Action item: Word for word, copy the data that follows and skip its pictures.

[Opening Records for this exercise section]

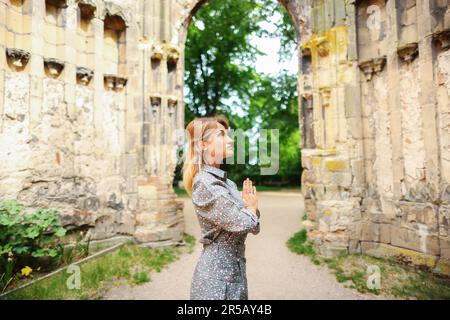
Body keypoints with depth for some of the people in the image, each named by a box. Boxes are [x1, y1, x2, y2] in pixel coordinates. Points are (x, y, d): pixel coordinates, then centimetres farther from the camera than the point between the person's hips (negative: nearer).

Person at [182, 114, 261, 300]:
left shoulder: (226, 182, 8)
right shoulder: (205, 182, -18)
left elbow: (254, 227, 9)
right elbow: (241, 223, -24)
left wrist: (251, 207, -10)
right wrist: (251, 207, -4)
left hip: (235, 269, 8)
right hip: (216, 274, -8)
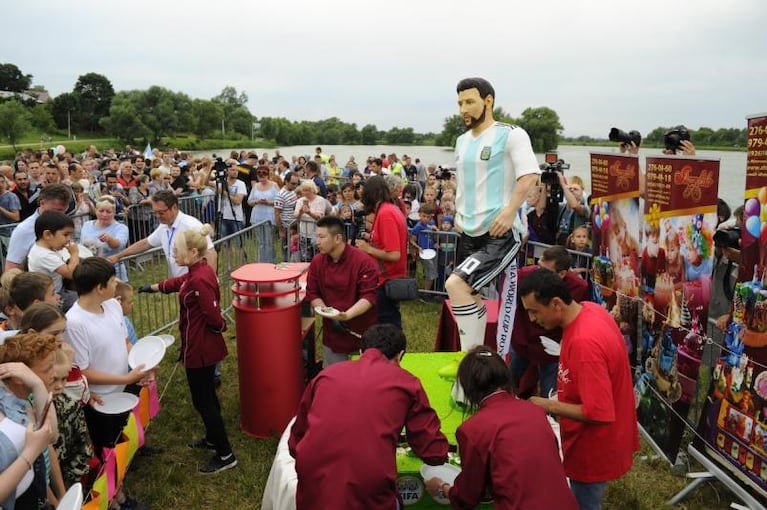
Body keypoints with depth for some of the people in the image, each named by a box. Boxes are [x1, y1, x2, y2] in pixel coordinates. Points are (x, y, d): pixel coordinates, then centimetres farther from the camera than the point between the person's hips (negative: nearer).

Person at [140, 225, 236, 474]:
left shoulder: (200, 279, -28)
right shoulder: (198, 272, 3)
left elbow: (214, 317, -28)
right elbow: (177, 283, 25)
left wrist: (220, 328, -6)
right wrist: (153, 287, 38)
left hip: (200, 348, -10)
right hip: (203, 346, 10)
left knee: (203, 400, 1)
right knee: (206, 395, 24)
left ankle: (225, 455, 12)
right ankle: (213, 439, 42)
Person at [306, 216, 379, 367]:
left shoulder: (364, 262, -17)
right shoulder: (317, 261, -2)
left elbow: (369, 296, -19)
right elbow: (312, 294, 1)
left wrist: (346, 315, -33)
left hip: (362, 331, -3)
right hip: (332, 332, 4)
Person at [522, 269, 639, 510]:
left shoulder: (584, 342, -36)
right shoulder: (591, 309, -6)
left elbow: (599, 413, -32)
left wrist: (550, 406, -22)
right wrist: (565, 392, 8)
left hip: (594, 447, -9)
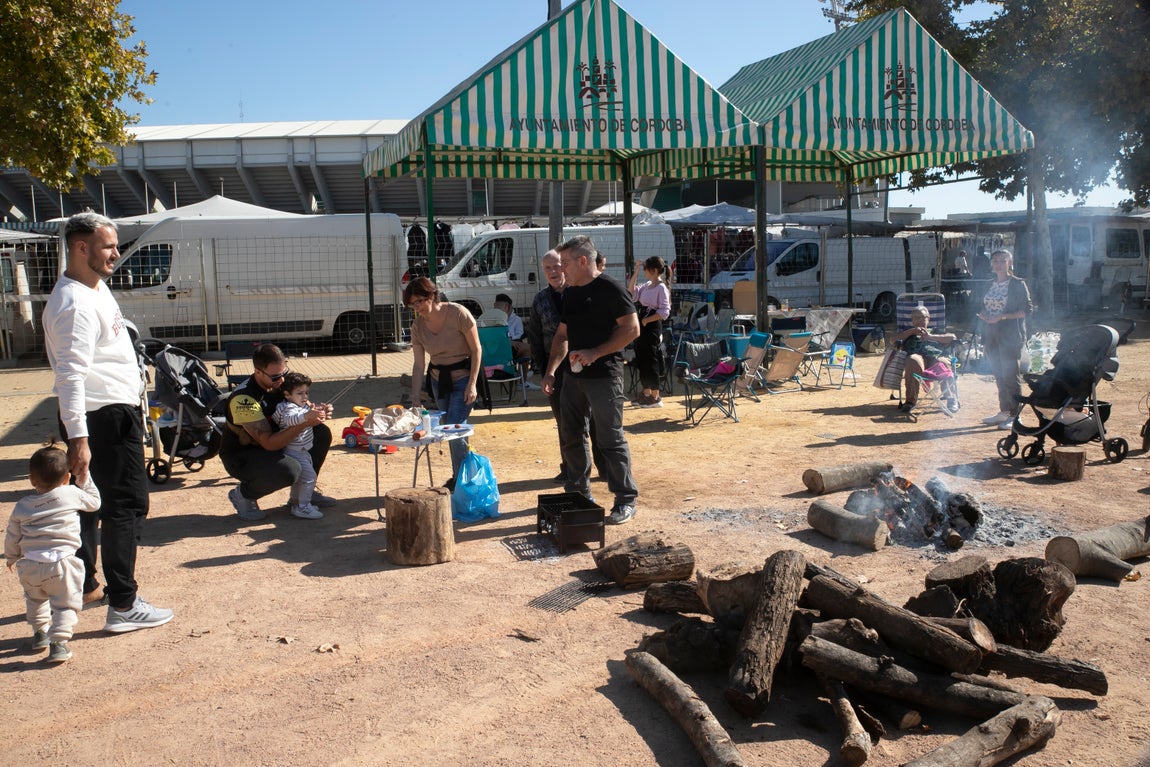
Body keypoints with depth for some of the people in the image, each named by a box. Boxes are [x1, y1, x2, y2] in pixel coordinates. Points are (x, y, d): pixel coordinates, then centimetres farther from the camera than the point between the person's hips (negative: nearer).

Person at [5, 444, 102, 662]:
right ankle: (58, 642, -6)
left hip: (30, 566, 4)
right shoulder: (72, 495, -1)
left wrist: (11, 558, 36)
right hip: (62, 563, -4)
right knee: (65, 604, 4)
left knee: (35, 599, 30)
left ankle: (39, 632, 39)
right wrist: (85, 477, 27)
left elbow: (12, 538, 17)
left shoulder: (22, 506, 9)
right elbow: (94, 502, 18)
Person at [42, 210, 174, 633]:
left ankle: (84, 586, 31)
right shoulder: (75, 304, -21)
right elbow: (70, 375, -28)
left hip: (115, 412, 11)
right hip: (106, 419, -11)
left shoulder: (96, 287, 12)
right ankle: (123, 606, -2)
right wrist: (78, 437, -32)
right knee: (127, 504, -6)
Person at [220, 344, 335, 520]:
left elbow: (303, 405, 3)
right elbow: (269, 443, -34)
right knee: (290, 469, -35)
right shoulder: (244, 398, -31)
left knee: (322, 433, -6)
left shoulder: (281, 383, -9)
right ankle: (243, 494, -6)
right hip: (240, 457, -7)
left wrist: (318, 411, -22)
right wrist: (305, 423, -41)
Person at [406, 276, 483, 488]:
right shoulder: (418, 326, -5)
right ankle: (457, 475, 26)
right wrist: (415, 399, -8)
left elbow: (476, 349, -14)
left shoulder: (458, 313, -19)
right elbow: (419, 364, -3)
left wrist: (472, 384, -19)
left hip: (463, 377, -5)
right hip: (438, 379, 5)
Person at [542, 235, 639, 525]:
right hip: (574, 375, 8)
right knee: (570, 436, 12)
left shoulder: (609, 289, -10)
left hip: (604, 376, -8)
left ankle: (626, 501, 5)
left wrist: (594, 353, -20)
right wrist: (550, 370, 10)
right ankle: (579, 491, 27)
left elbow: (632, 329, -15)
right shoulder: (570, 293, 14)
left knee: (610, 439, -5)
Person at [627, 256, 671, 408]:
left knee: (650, 361, -4)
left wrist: (647, 320, -17)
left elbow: (664, 312, -18)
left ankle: (655, 397, 4)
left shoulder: (661, 288, -13)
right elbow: (632, 293, 13)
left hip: (652, 327, -9)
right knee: (641, 359, 13)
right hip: (642, 326, 9)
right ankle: (646, 392, 24)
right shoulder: (647, 285, 11)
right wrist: (635, 274, 8)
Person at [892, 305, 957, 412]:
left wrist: (930, 337, 7)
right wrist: (912, 331, 12)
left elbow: (953, 337, 17)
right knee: (913, 361, -40)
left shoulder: (936, 331, 36)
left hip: (936, 356, 0)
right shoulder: (909, 333, 38)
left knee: (944, 363, -38)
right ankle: (911, 400, -46)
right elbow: (894, 340, 19)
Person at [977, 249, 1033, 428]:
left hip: (1010, 336, -6)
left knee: (1011, 376, -6)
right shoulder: (991, 285, 13)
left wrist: (1002, 317, -19)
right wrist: (983, 314, 0)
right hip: (992, 335, 7)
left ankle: (1014, 415, 0)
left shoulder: (1018, 284, -6)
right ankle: (1004, 411, 20)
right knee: (999, 375, 11)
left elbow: (1027, 310, -10)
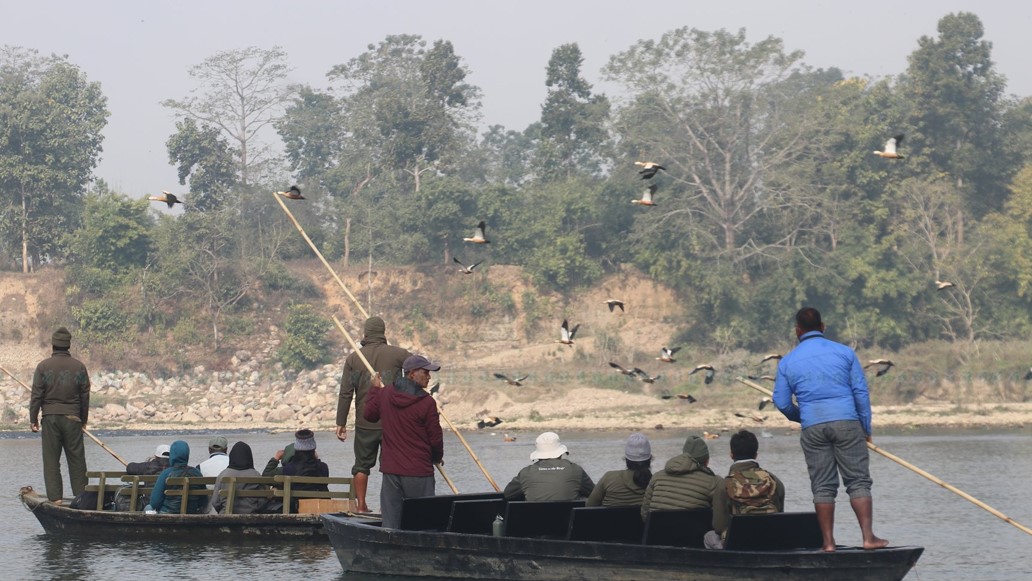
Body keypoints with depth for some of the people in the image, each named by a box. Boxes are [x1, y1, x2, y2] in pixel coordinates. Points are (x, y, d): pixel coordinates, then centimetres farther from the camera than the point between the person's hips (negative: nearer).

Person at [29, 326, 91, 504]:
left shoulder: (43, 366, -4)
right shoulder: (79, 367, 1)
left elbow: (36, 395, -4)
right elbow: (85, 396, 5)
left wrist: (33, 419, 5)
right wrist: (84, 420, 15)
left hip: (50, 418, -1)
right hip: (73, 419, 1)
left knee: (51, 459, 3)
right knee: (76, 459, 6)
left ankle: (54, 497, -1)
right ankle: (81, 495, 6)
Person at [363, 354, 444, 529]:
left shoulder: (384, 394, 2)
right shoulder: (427, 402, -12)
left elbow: (369, 415, 20)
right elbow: (435, 437, -6)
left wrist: (374, 389, 34)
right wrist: (437, 457, 15)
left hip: (390, 469, 5)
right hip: (418, 471, -5)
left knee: (390, 521, 7)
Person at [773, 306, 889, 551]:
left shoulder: (787, 362, 7)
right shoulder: (844, 352, 5)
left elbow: (782, 402, 8)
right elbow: (861, 392, 3)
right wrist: (866, 429, 10)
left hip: (813, 429, 1)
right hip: (847, 422, -1)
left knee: (823, 487, 6)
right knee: (858, 481, 2)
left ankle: (828, 542, 4)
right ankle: (868, 537, -6)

[Closing Records for this exercise section]

Solution for this exercise:
Body keypoints with depth for some of the people in the image, each named by a box. Boxes are [x1, y1, x2, y2] in pixel coordinates. Points are (x, y, d): pixel coordinates, then centimetres farther from the camera than the point between the person's hips (negative: nearer).

Person at [182, 114, 261, 300]:
left shoulder: (226, 182, 8)
right shoulder: (205, 182, -18)
left elbow: (254, 227, 9)
right elbow: (241, 223, -24)
left wrist: (251, 207, -10)
right wrist: (251, 207, -4)
left hip: (235, 269, 8)
right hip: (216, 274, -8)
Body keypoints with depth for some of the people in the image, each named by a box. Boxes are [x1, y1, x2, y2] in pixel coordinates. Points are (x, y, d): pixel coordinates, then centimetres farther from the camera than the point between the person's hips (negative: nearer).

Person at [140, 225, 236, 474]:
left shoulder: (200, 279, -28)
right shoulder: (198, 272, 3)
left elbow: (214, 317, -28)
right elbow: (177, 283, 25)
left wrist: (220, 328, -6)
right wrist: (153, 287, 38)
left hip: (200, 348, -10)
right hip: (203, 346, 10)
left knee: (203, 400, 1)
right knee: (206, 395, 24)
left ankle: (225, 455, 12)
right ankle: (213, 439, 42)
Person at [306, 216, 379, 367]:
left shoulder: (364, 262, -17)
right shoulder: (317, 261, -2)
left elbow: (369, 296, -19)
right elbow: (312, 294, 1)
left wrist: (346, 315, -33)
left hip: (362, 331, -3)
right hip: (332, 332, 4)
Person at [522, 269, 639, 510]:
left shoulder: (584, 342, -36)
right shoulder: (591, 309, -6)
left elbow: (599, 413, -32)
left wrist: (550, 406, -22)
right wrist: (565, 392, 8)
left hip: (594, 447, -9)
Body keypoints with depth for some of the people in the image, each named by a box. Boxes are [x1, y1, x2, y2] in pixel coordinates. Points are (x, y, d): pixel coordinates, then centimetres farther from the camera than the point between the person's hips (negative: nearer).

Person at [5, 444, 102, 662]:
right ankle: (58, 642, -6)
left hip: (30, 566, 4)
right shoulder: (72, 495, -1)
left wrist: (11, 558, 36)
right hip: (62, 563, -4)
right knee: (65, 604, 4)
left knee: (35, 599, 30)
left ankle: (39, 632, 39)
right wrist: (85, 477, 27)
left elbow: (12, 538, 17)
left shoulder: (22, 506, 9)
right elbow: (94, 502, 18)
Person at [42, 210, 174, 633]:
left ankle: (84, 586, 31)
right shoulder: (75, 304, -21)
right elbow: (70, 375, -28)
left hip: (115, 412, 11)
right hip: (106, 419, -11)
left shoulder: (96, 287, 12)
right ankle: (123, 606, -2)
right wrist: (78, 437, -32)
right knee: (127, 504, -6)
Person at [220, 344, 335, 520]:
left elbow: (303, 405, 3)
right elbow: (269, 443, -34)
right knee: (290, 469, -35)
right shoulder: (244, 398, -31)
left knee: (322, 433, -6)
left shoulder: (281, 383, -9)
right ankle: (243, 494, -6)
right hip: (240, 457, -7)
left wrist: (318, 411, -22)
right wrist: (305, 423, -41)
Person at [406, 276, 483, 488]:
right shoulder: (418, 326, -5)
right ankle: (457, 475, 26)
right wrist: (415, 399, -8)
left elbow: (476, 349, -14)
left shoulder: (458, 313, -19)
right elbow: (419, 364, -3)
left wrist: (472, 384, -19)
left hip: (463, 377, -5)
right hip: (438, 379, 5)
Person at [542, 235, 639, 525]:
right hip: (574, 375, 8)
right knee: (570, 436, 12)
left shoulder: (609, 289, -10)
left hip: (604, 376, -8)
left ankle: (626, 501, 5)
left wrist: (594, 353, -20)
right wrist: (550, 370, 10)
right ankle: (579, 491, 27)
left elbow: (632, 329, -15)
right shoulder: (570, 293, 14)
left knee: (610, 439, -5)
Person at [627, 256, 671, 408]:
left knee: (650, 361, -4)
left wrist: (647, 320, -17)
left elbow: (664, 312, -18)
left ankle: (655, 397, 4)
left shoulder: (661, 288, -13)
right elbow: (632, 293, 13)
left hip: (652, 327, -9)
right knee: (641, 359, 13)
right hip: (642, 326, 9)
right ankle: (646, 392, 24)
right shoulder: (647, 285, 11)
right wrist: (635, 274, 8)
Person at [892, 305, 957, 412]:
left wrist: (930, 337, 7)
right wrist: (912, 331, 12)
left elbow: (953, 337, 17)
right knee: (913, 361, -40)
left shoulder: (936, 331, 36)
left hip: (936, 356, 0)
right shoulder: (909, 333, 38)
left knee: (944, 363, -38)
right ankle: (911, 400, -46)
right elbow: (894, 340, 19)
Person at [977, 249, 1033, 428]:
left hip: (1010, 336, -6)
left knee: (1011, 376, -6)
right shoulder: (991, 285, 13)
left wrist: (1002, 317, -19)
right wrist: (983, 314, 0)
right hip: (992, 335, 7)
left ankle: (1014, 415, 0)
left shoulder: (1018, 284, -6)
right ankle: (1004, 411, 20)
right knee: (999, 375, 11)
left elbow: (1027, 310, -10)
Body keypoints with depth for some of the people in the image, each named by a box. Boxes are [x1, y1, x2, y2] in pixel coordinates. Points are (x, y, d): pixel coordinates, then centimetres farther from the camera than the point between the person's hips (negative: nearer).

Person at [29, 326, 91, 504]:
left shoulder: (43, 366, -4)
right shoulder: (79, 367, 1)
left elbow: (36, 395, -4)
right elbow: (85, 396, 5)
left wrist: (33, 419, 5)
right wrist: (84, 420, 15)
left hip: (50, 418, -1)
right hip: (73, 419, 1)
left knee: (51, 459, 3)
right knee: (76, 459, 6)
left ankle: (54, 497, -1)
right ankle: (81, 495, 6)
Person at [363, 354, 444, 529]:
left shoulder: (384, 394, 2)
right shoulder: (427, 402, -12)
left elbow: (369, 415, 20)
right elbow: (435, 437, -6)
left wrist: (374, 389, 34)
right wrist: (437, 457, 15)
left hip: (390, 469, 5)
right hip: (418, 471, -5)
left knee: (390, 521, 7)
Person at [773, 306, 889, 551]:
left shoulder: (787, 362, 7)
right shoulder: (844, 352, 5)
left elbow: (782, 402, 8)
right elbow: (861, 392, 3)
right wrist: (866, 429, 10)
left hip: (813, 429, 1)
right hip: (847, 422, -1)
left knee: (823, 487, 6)
right knee: (858, 481, 2)
left ankle: (828, 542, 4)
right ankle: (868, 537, -6)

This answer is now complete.